The struggle between the European Council and the European Parliament over which of them nominates the Commission president has had the entirely predictable effect of weakening the independence of the Commission.
The successor to José Manuel Barroso will owe his or her existence to the other institutions. That much is written into the Lisbon treaty – which ordains that the appointment needs the consent of both institutions. What matters, however, is how far, and for how long, once the process of appointment is complete, the president is constrained. The manner by which the appointment is being arrived at risks tying the hands of the new president to the extent that it may not make much difference who is appointed.
The drive to set “priorities” for the European Union could make sense. In the right hands (Herman Van Rompuy’s) it could forge some consensus and bring greater coherence to EU policymaking. But a programme of priorities could also be misused, whether by national governments or MEPs, to dictate to the European Commission what it does (or does not do) and when.

[Data entries]

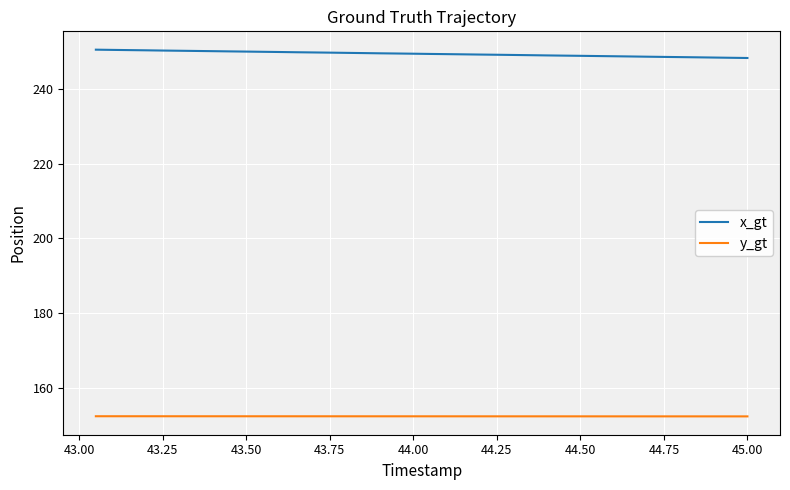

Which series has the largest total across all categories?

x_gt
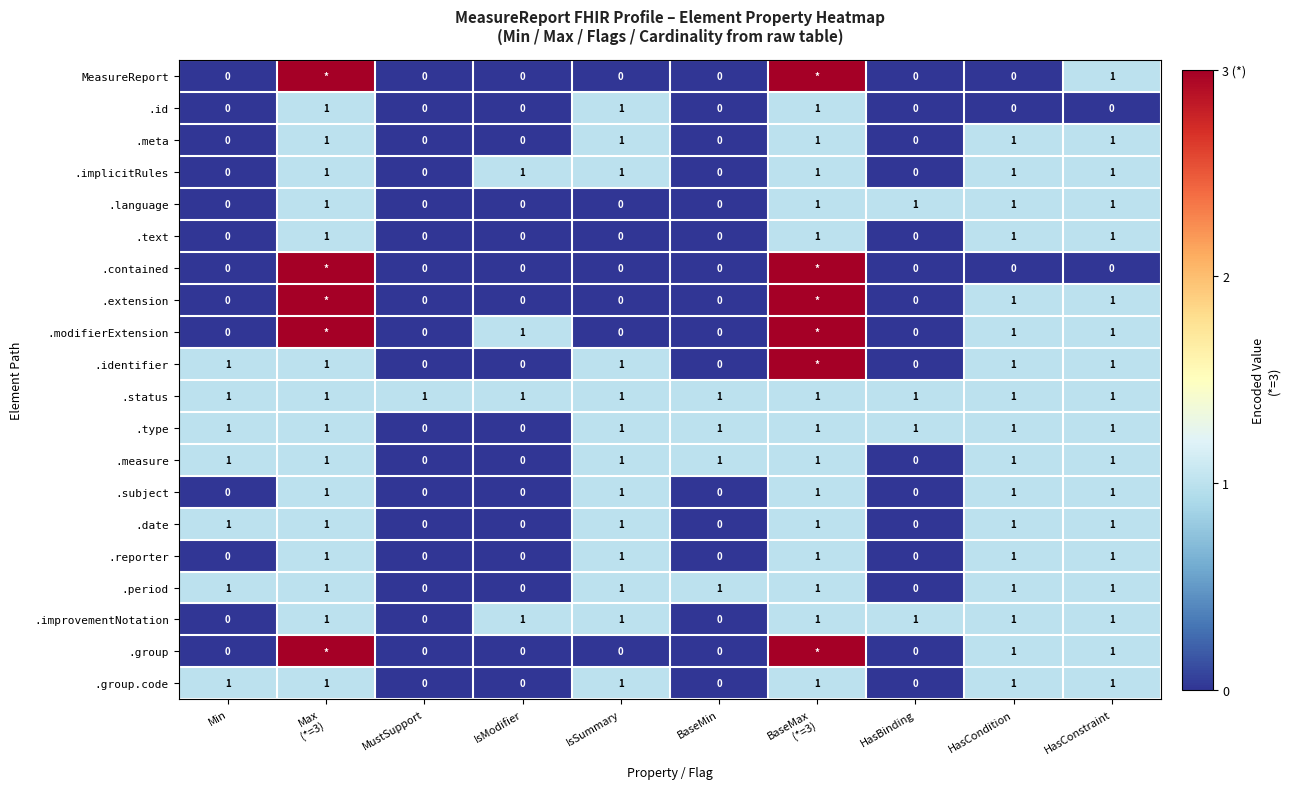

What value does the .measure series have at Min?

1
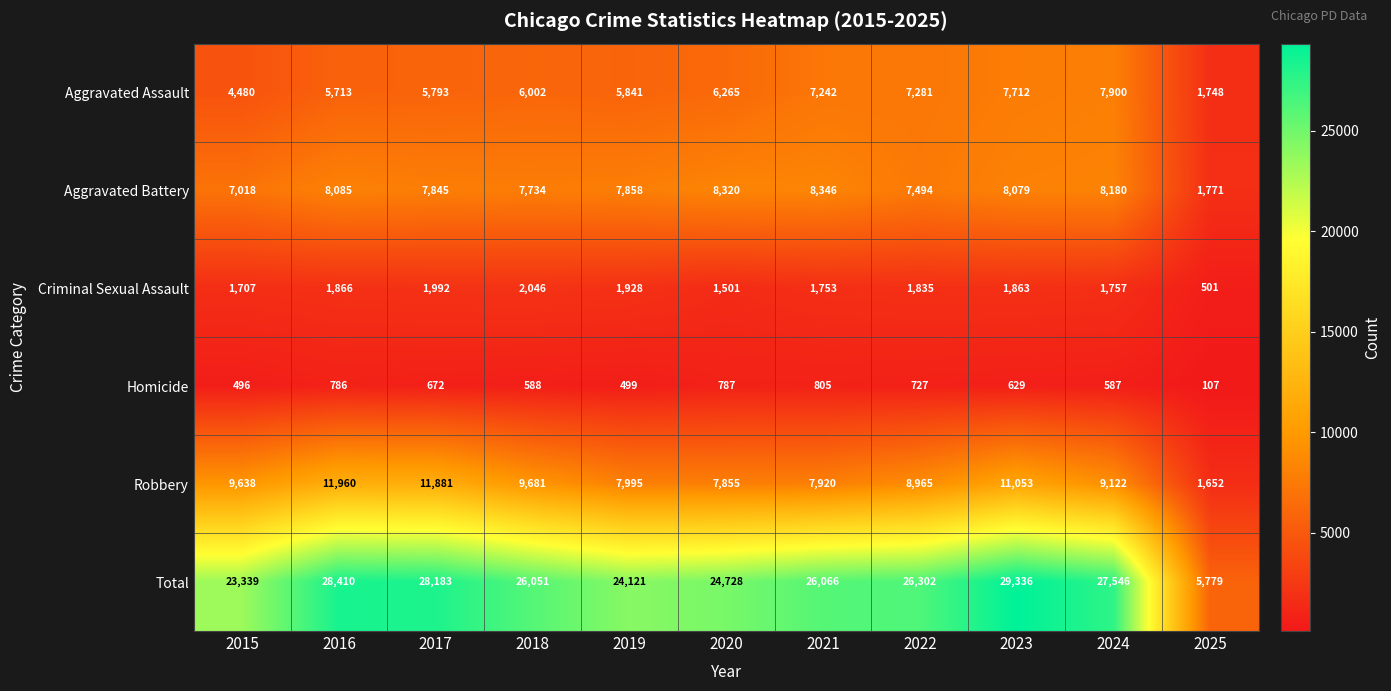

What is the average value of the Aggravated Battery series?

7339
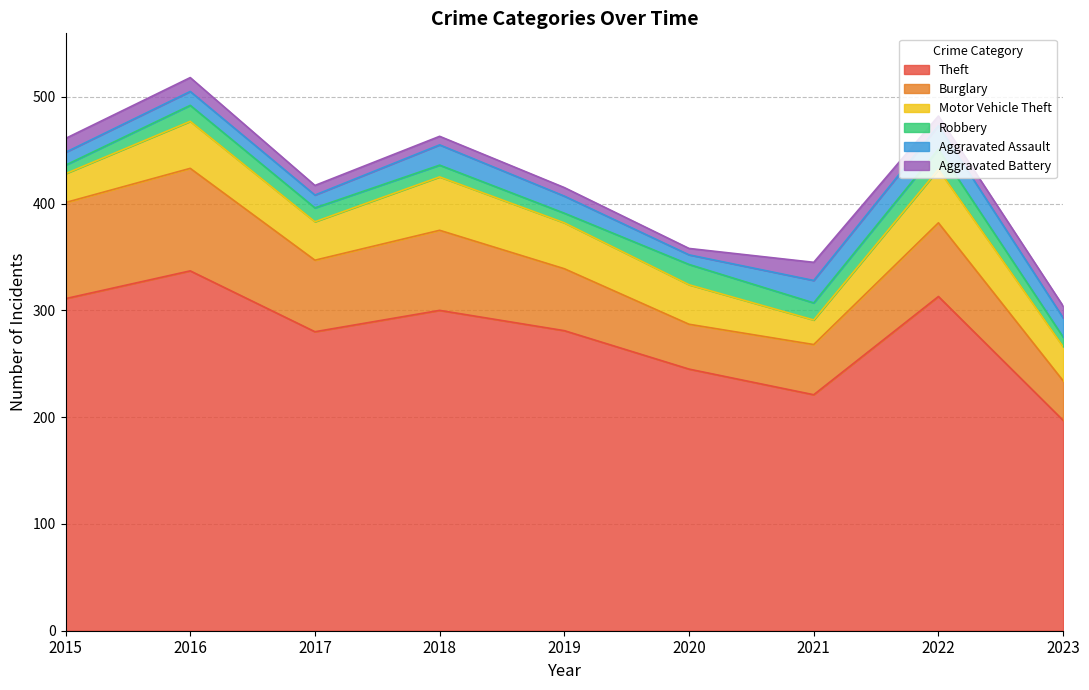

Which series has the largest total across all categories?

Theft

- [DIRECTIONS]:
[a] According to the page extract on the Commission presidency, why could the drive to set "priorities" for the European Union make sense? Answer in one to three sentences.
[b] Reproduce all of the data entries word for word, leaving out the pictures.

- [RESPONSES TO THE EXERCISE]:
[a] In the right hands, such as Herman Van Rompuy's, a set of priorities could forge some consensus and bring greater coherence to EU policymaking.

[b]
Which series has the largest total across all categories?

x_gt

What value does the .measure series have at Min?

1

What is the average value of the Aggravated Battery series?

7339

Which series has the largest total across all categories?

Theft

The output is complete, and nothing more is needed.